A typical example is a clock multiplexer (MUX). In Verilog, it can be easily coded as:
assign mux_clk = sel ? b_clk : a_clk;

In SDC, you may need to define generated clocks. Something like:
create_clock a_clk -name A_CLK -period ...
create_clock b_clk -name B_CLK -period ...

create_generated_clock mux_inst/Q -name MUX_CLK_A -master A_CLK -source mux_inst/A -combinational
create_generated_clock mux_inst/Q -name MUX_CLK_B -master B_CLK -source mux_inst/B -combinational

So the first problem becomes the multiplexer gate name. With a netlist synthesized from RTL, combinational
gate instances are named arbitrarily (unlike e.g. sequential gates), such as g123, and the name may
change with a new synthesis run. In different cell libraries, gate pin names will differ too and a reusable
SDC would need to proof against the change. Hence the working SDC constraints change to something like:
# The assumption here is that the synthesis tool honors the net name coming out
# of the mux (i.e. `mux_clk`), which is usually so. Otherwise the SDC would have
# no anchor to identify the gate!

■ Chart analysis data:
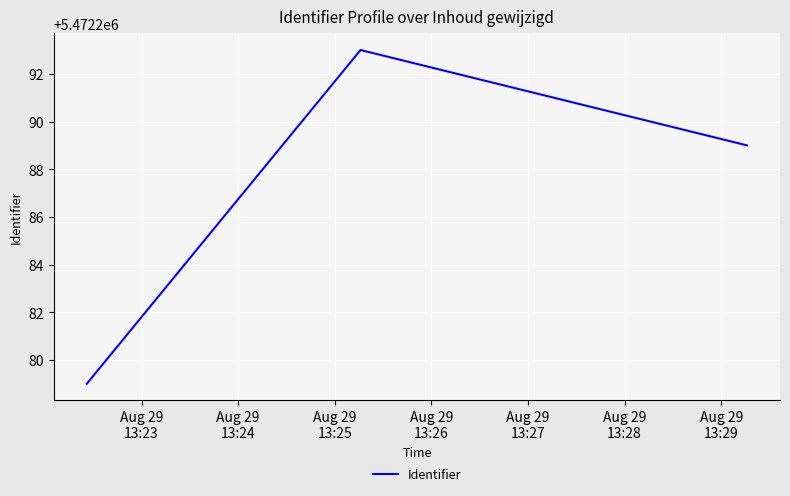

What is the minimum value shown in the chart?

5472279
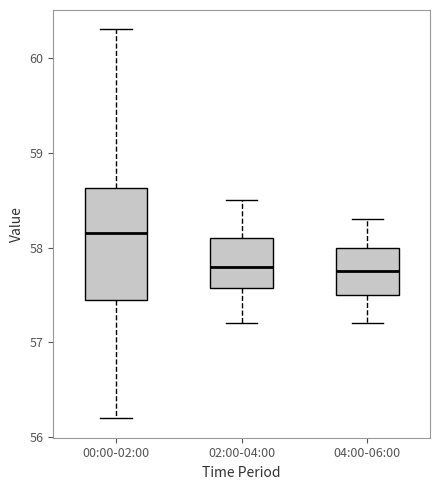

Where does the lower whisker of the box for 02:00-04:00 end on the y-axis? The values are not printed on the chart, so give them approximately, as read against the axis.

57.2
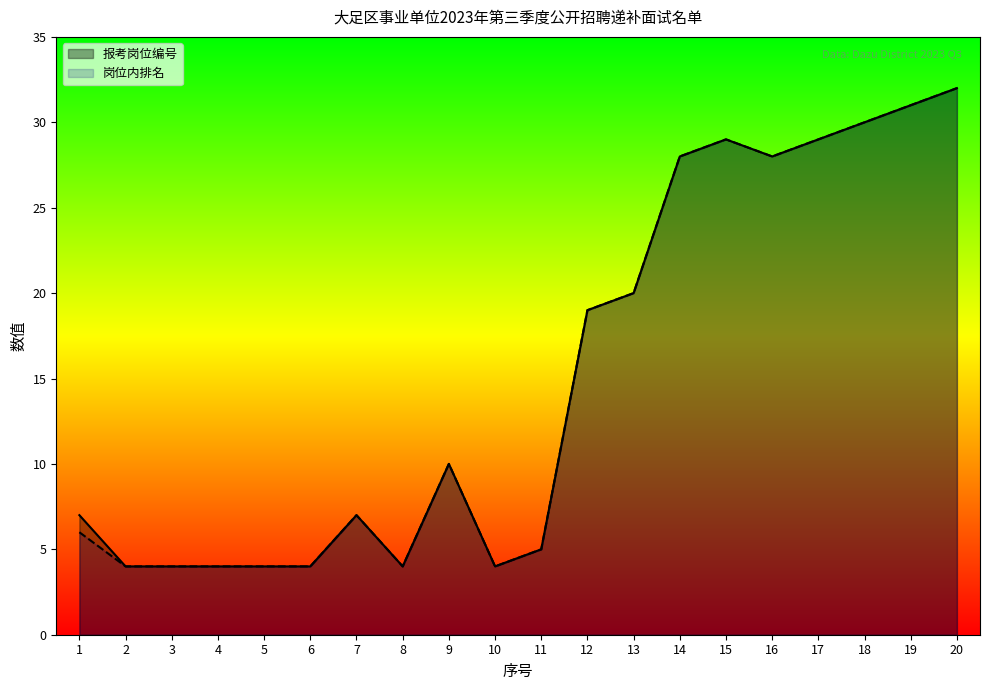

How many data points in 岗位内排名 are less than 10?

10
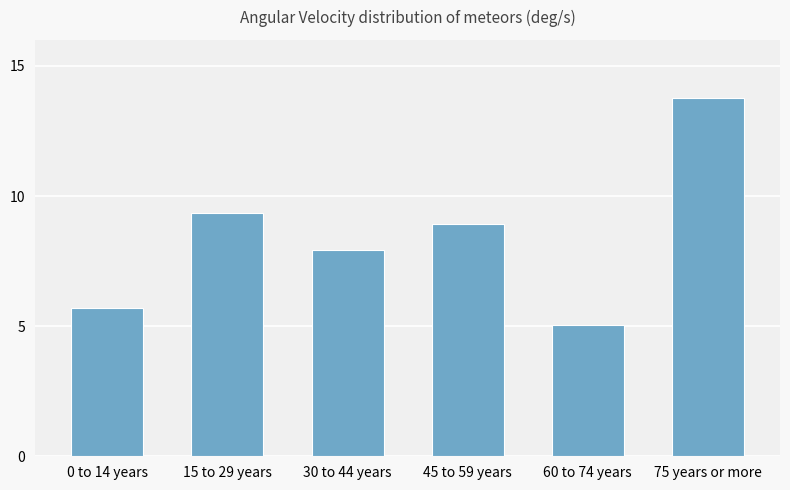

What is the greatest value displayed?

13.8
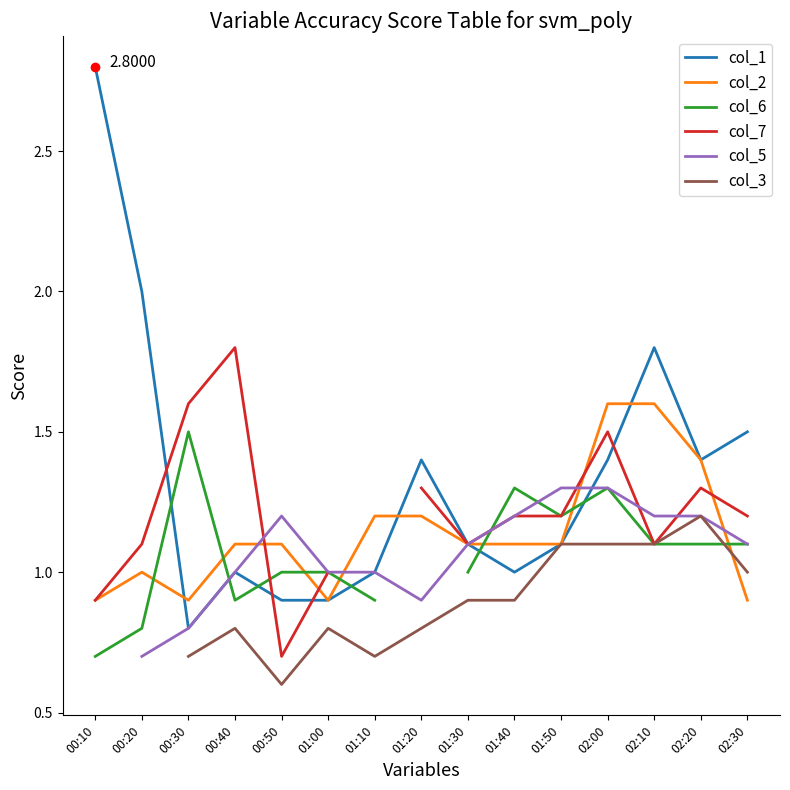

Which series has the largest total across all categories?

col_1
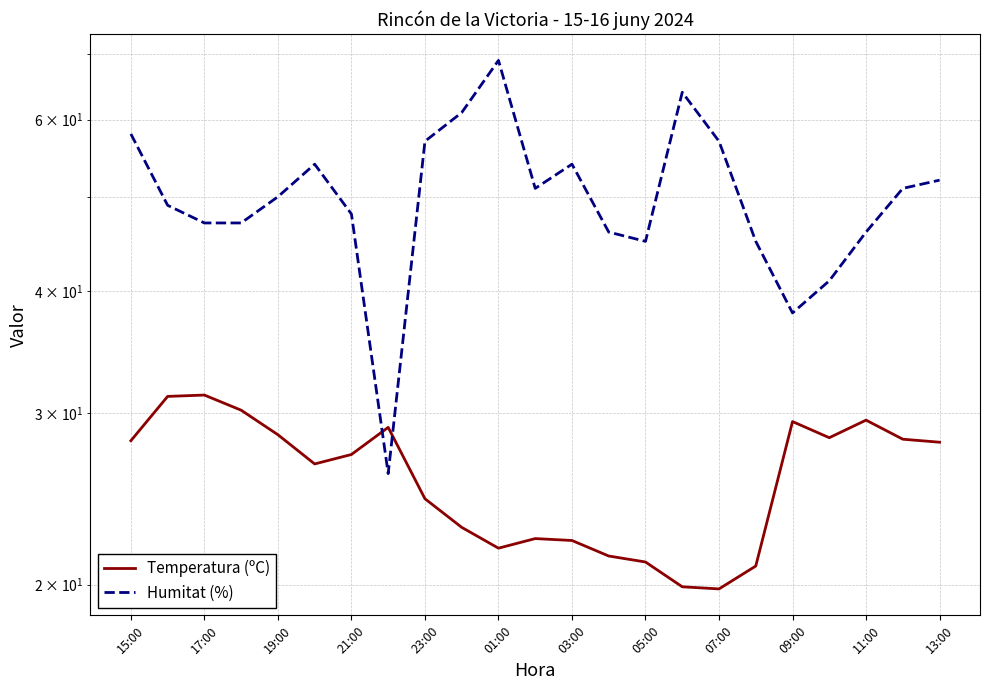

Is it true that Temperatura (ºC) equals 12.4 at 13:00?

False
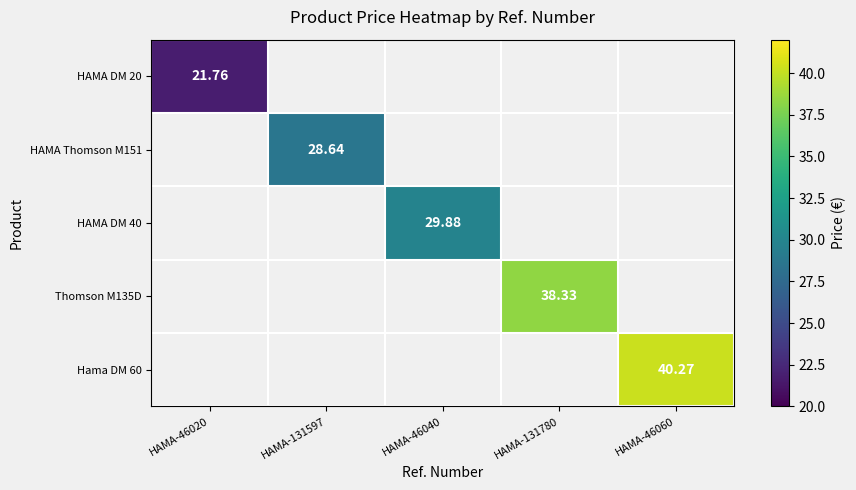

Which label corresponds to the largest value in the chart?

HAMA-46060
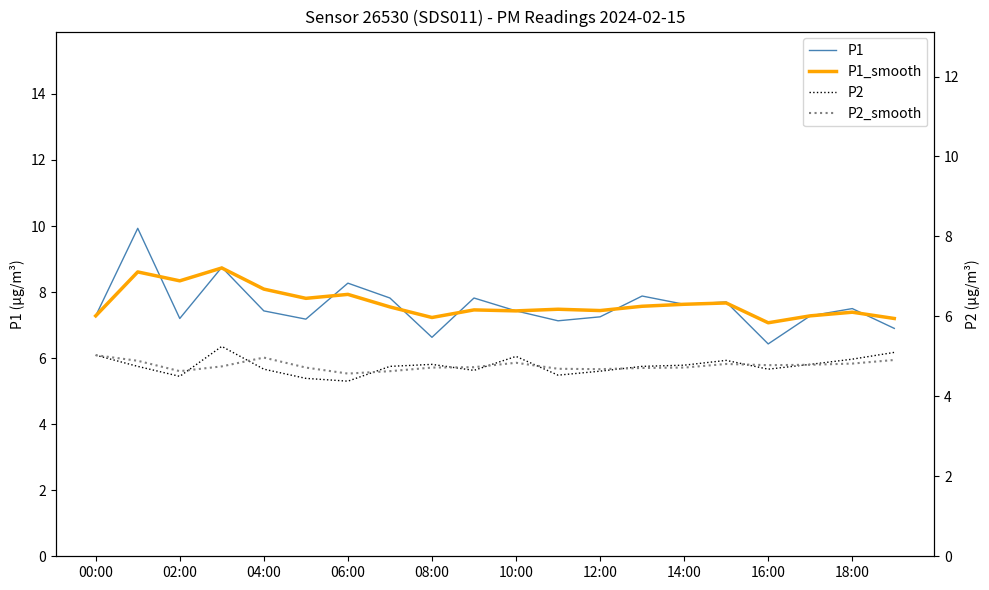

What is the sum of the P2 values at 02:00 and 17?

9.6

■ WHAT YOU WILL DO:
1) Decide whether each statement below agrees with the clock multiplexer text, answering yes or no and quoting the deciding words of the text. (a) In a netlist synthesized from RTL, combinational gate instances can receive arbitrary names such as g123. (b) Gate pin names stay the same across different libraries. (c) The generated clocks on the mux output are declared with a -sequential option.
2) Return the passage of the clock multiplexer text between "So the first" and "identify the gate!", inclusive.

■ ANSWERS BY ITEM:
1)
(a) Yes: "combinational gate instances are named arbitrarily (unlike e.g. sequential gates), such as g123"
(b) No: "In different cell libraries, gate pin names will differ too"
(c) No: "-source mux_inst/A -combinational"

2)
So the first problem becomes the multiplexer gate name. With a netlist synthesized from RTL, combinational
gate instances are named arbitrarily (unlike e.g. sequential gates), such as g123, and the name may
change with a new synthesis run. In different cell libraries, gate pin names will differ too and a reusable
SDC would need to proof against the change. Hence the working SDC constraints change to something like:
# The assumption here is that the synthesis tool honors the net name coming out
# of the mux (i.e. `mux_clk`), which is usually so. Otherwise the SDC would have
# no anchor to identify the gate!